- _WHAT THIS TASK INVOLVES_: How many lines of the material below contain the string "depth"? Answer with the number and nothing else.

- _INFORMATION_:
----
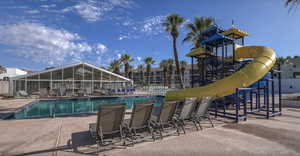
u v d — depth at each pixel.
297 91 23.75
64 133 4.22
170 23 18.06
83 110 10.03
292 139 3.74
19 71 30.67
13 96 15.63
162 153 3.03
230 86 6.22
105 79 20.30
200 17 17.39
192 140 3.71
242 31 9.36
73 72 18.52
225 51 9.44
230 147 3.29
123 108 3.31
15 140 3.71
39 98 14.72
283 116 6.40
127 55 39.41
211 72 9.80
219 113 6.98
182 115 4.35
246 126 4.91
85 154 3.01
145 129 3.93
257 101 7.86
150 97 17.36
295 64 33.38
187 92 7.14
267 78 7.26
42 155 2.96
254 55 8.23
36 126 4.92
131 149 3.22
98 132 3.18
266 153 3.01
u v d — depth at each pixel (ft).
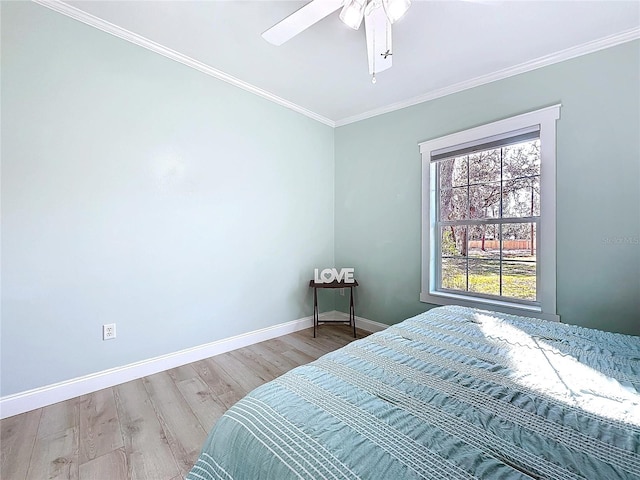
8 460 4.63
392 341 4.70
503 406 2.93
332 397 3.08
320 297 11.85
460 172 9.18
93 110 6.52
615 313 6.66
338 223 12.21
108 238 6.79
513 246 8.21
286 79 8.80
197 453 4.85
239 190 9.21
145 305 7.39
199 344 8.41
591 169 6.86
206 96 8.38
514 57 7.45
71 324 6.36
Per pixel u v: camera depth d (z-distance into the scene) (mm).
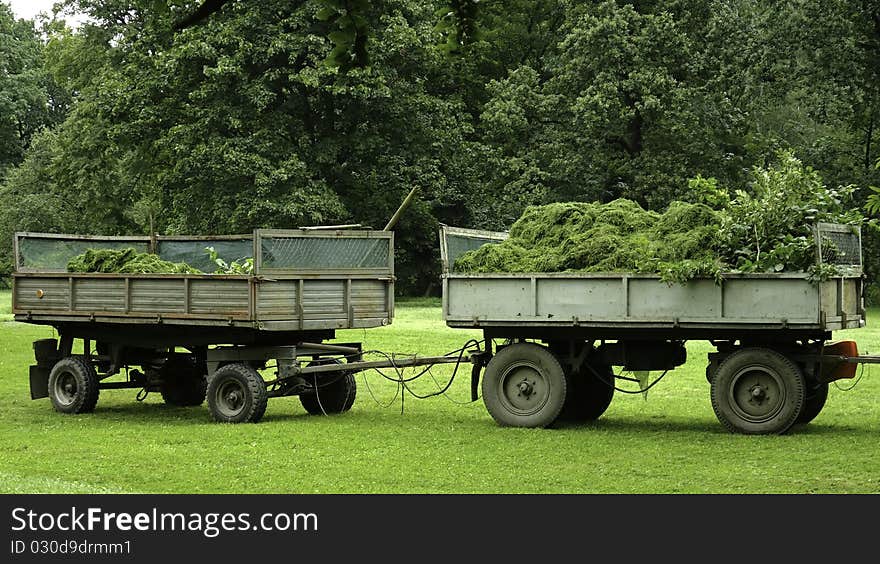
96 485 10555
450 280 14609
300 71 43969
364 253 15805
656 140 50719
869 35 48500
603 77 48844
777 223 13383
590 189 50875
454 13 9961
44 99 57281
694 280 13273
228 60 43250
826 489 10211
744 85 50250
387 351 24891
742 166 52875
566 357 14453
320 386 15945
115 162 55094
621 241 14086
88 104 49156
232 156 43219
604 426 14570
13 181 79688
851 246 14078
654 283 13477
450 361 15242
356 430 14242
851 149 54875
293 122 46031
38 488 10320
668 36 48938
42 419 15883
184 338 15828
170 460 11984
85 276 16156
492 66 59156
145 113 45812
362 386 19734
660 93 48500
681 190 49062
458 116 51500
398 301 52656
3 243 77750
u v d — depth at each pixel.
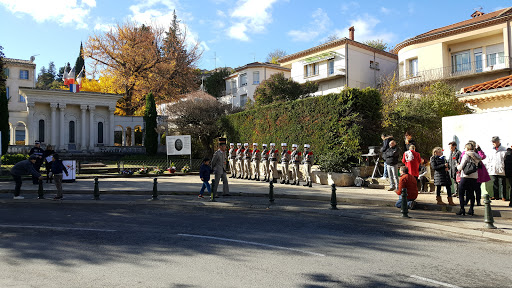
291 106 22.98
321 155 19.84
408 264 5.97
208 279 5.15
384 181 16.56
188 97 39.72
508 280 5.23
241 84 53.50
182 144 26.67
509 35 31.06
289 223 9.38
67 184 18.25
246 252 6.59
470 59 34.09
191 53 51.91
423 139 20.72
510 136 12.45
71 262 5.94
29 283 4.95
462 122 13.65
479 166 10.50
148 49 48.91
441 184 11.35
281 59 50.88
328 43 44.03
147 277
----
- _EXERCISE RESULT_: 4